Work instructions
Copy the material below without any change, from the line containing "Q: Is there either" to the line containing "A: Yes, there are", including both of those lines.

Data for this exercise
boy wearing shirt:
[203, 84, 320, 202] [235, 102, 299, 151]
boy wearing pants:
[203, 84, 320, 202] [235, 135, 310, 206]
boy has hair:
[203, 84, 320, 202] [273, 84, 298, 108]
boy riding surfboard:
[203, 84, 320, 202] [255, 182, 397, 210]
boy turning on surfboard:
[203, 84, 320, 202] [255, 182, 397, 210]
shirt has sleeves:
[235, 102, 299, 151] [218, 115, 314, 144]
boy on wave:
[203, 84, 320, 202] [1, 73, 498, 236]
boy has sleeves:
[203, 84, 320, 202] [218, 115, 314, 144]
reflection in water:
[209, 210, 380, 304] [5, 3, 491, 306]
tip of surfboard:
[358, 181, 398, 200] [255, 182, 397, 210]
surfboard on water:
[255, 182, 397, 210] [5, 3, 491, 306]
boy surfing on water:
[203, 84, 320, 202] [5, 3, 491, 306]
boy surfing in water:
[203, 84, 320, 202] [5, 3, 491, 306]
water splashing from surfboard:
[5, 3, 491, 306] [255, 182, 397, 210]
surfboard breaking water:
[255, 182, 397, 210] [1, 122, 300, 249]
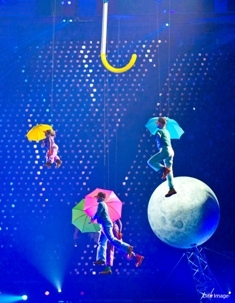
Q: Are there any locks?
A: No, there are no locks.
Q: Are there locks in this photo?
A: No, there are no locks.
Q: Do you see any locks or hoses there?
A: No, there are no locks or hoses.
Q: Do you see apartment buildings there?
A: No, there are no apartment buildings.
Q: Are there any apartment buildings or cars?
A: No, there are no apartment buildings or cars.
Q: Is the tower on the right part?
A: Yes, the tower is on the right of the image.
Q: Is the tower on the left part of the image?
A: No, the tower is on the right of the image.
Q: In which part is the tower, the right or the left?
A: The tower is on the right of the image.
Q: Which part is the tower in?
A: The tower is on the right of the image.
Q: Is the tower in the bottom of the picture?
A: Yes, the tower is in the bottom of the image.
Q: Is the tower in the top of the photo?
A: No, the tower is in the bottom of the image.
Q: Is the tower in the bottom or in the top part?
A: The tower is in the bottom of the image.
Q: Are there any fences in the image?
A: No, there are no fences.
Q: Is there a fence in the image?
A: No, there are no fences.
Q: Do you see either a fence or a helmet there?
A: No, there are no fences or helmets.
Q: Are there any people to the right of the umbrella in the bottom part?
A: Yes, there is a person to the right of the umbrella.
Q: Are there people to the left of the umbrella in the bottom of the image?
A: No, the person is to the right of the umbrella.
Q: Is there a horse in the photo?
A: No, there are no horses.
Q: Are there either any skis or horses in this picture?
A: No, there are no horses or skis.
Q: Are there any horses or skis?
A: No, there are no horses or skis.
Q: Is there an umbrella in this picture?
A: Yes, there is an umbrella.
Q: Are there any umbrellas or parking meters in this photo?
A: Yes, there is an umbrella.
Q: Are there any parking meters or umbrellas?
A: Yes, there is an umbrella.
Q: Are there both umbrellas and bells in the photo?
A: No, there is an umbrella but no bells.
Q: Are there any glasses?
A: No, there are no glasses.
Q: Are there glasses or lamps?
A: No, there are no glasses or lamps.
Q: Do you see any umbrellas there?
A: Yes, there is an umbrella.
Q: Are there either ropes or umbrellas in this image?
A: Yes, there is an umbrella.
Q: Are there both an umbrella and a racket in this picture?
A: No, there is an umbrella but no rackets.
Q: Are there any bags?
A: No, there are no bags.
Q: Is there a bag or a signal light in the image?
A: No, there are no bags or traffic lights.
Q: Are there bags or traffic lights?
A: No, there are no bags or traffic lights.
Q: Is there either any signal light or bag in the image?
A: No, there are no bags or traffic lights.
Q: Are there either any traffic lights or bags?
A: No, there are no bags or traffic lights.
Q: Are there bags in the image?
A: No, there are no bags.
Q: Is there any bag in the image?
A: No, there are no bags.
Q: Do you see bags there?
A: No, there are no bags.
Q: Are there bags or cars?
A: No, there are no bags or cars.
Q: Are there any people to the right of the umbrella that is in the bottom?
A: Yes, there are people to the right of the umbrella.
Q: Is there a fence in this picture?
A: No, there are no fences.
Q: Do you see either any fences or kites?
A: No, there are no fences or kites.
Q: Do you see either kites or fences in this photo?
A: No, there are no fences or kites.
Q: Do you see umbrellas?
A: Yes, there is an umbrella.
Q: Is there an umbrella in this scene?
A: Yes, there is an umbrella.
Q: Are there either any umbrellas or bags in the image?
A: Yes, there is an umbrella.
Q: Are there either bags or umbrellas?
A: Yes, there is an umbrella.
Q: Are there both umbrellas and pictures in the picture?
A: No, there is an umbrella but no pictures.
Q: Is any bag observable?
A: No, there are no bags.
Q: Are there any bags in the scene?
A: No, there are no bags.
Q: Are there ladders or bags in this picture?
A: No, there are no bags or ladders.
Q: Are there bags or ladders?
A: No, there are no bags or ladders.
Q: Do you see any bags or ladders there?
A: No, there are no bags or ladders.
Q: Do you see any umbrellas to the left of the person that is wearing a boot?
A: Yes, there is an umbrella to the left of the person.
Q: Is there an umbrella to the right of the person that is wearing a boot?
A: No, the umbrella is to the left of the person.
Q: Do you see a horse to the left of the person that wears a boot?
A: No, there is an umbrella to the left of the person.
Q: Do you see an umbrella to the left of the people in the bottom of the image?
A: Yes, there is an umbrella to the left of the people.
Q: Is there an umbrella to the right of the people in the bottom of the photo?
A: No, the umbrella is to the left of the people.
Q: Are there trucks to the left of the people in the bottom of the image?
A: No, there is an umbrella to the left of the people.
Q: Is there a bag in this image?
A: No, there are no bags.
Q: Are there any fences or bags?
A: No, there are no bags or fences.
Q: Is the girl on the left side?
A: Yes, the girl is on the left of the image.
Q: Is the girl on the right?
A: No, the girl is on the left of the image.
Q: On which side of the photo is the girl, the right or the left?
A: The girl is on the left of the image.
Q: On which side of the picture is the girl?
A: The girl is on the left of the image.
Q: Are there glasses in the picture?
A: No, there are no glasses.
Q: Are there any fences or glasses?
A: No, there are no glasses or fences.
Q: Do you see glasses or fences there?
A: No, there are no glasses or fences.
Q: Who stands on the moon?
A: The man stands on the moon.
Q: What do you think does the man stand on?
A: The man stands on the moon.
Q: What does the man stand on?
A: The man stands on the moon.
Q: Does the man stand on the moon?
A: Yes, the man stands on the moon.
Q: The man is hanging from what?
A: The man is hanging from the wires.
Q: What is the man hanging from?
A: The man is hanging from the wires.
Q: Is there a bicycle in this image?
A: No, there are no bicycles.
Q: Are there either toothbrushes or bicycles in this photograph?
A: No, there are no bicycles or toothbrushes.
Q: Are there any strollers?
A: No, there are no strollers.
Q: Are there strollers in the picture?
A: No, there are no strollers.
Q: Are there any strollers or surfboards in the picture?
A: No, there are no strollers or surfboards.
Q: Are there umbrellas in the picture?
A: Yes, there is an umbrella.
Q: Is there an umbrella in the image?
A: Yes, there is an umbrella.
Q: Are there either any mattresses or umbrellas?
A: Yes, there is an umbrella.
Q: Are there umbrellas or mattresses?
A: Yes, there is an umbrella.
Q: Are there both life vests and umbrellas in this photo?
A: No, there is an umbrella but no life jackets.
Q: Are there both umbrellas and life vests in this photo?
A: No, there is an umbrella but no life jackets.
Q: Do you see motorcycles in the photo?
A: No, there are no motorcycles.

* * *

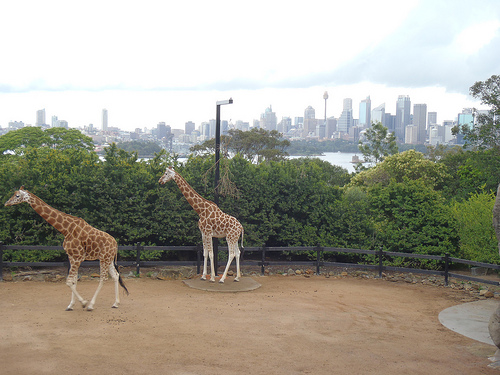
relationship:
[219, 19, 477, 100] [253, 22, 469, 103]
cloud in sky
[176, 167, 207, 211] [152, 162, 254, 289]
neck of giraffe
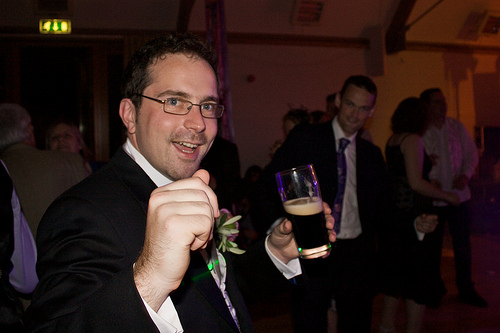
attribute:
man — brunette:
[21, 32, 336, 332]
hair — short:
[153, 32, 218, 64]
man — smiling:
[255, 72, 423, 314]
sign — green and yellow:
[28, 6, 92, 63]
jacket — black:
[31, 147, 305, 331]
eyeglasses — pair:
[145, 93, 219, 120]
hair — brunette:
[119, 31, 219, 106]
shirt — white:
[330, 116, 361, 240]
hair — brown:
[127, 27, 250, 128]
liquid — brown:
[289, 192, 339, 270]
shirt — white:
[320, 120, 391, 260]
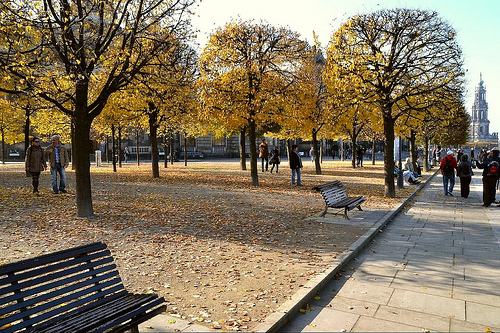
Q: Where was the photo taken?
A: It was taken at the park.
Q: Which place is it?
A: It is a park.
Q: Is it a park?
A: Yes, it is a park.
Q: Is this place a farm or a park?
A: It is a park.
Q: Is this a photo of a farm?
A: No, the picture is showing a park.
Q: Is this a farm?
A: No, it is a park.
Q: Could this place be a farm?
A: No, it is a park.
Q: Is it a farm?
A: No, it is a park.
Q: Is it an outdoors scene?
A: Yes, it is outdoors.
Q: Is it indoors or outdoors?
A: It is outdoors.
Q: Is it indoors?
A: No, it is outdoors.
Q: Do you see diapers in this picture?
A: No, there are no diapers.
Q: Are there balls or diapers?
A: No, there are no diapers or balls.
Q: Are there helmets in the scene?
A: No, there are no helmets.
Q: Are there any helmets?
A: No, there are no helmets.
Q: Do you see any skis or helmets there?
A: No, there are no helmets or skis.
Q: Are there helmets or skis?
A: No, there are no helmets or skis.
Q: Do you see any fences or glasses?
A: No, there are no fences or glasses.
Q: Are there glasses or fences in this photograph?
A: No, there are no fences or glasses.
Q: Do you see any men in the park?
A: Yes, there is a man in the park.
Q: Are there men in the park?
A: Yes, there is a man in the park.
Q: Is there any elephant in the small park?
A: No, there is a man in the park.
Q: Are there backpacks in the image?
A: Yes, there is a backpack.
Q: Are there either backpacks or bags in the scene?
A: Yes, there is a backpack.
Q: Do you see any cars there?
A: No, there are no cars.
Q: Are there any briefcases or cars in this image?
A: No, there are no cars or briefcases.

Answer space
Q: Is there either any signal light or bag in the image?
A: No, there are no bags or traffic lights.
Q: Are there either any traffic lights or bags?
A: No, there are no bags or traffic lights.
Q: Are there bags in the image?
A: No, there are no bags.
Q: Is there any bag in the image?
A: No, there are no bags.
Q: Do you see bags there?
A: No, there are no bags.
Q: Are there bags or cars?
A: No, there are no bags or cars.
Q: Are there any people to the right of the umbrella that is in the bottom?
A: Yes, there are people to the right of the umbrella.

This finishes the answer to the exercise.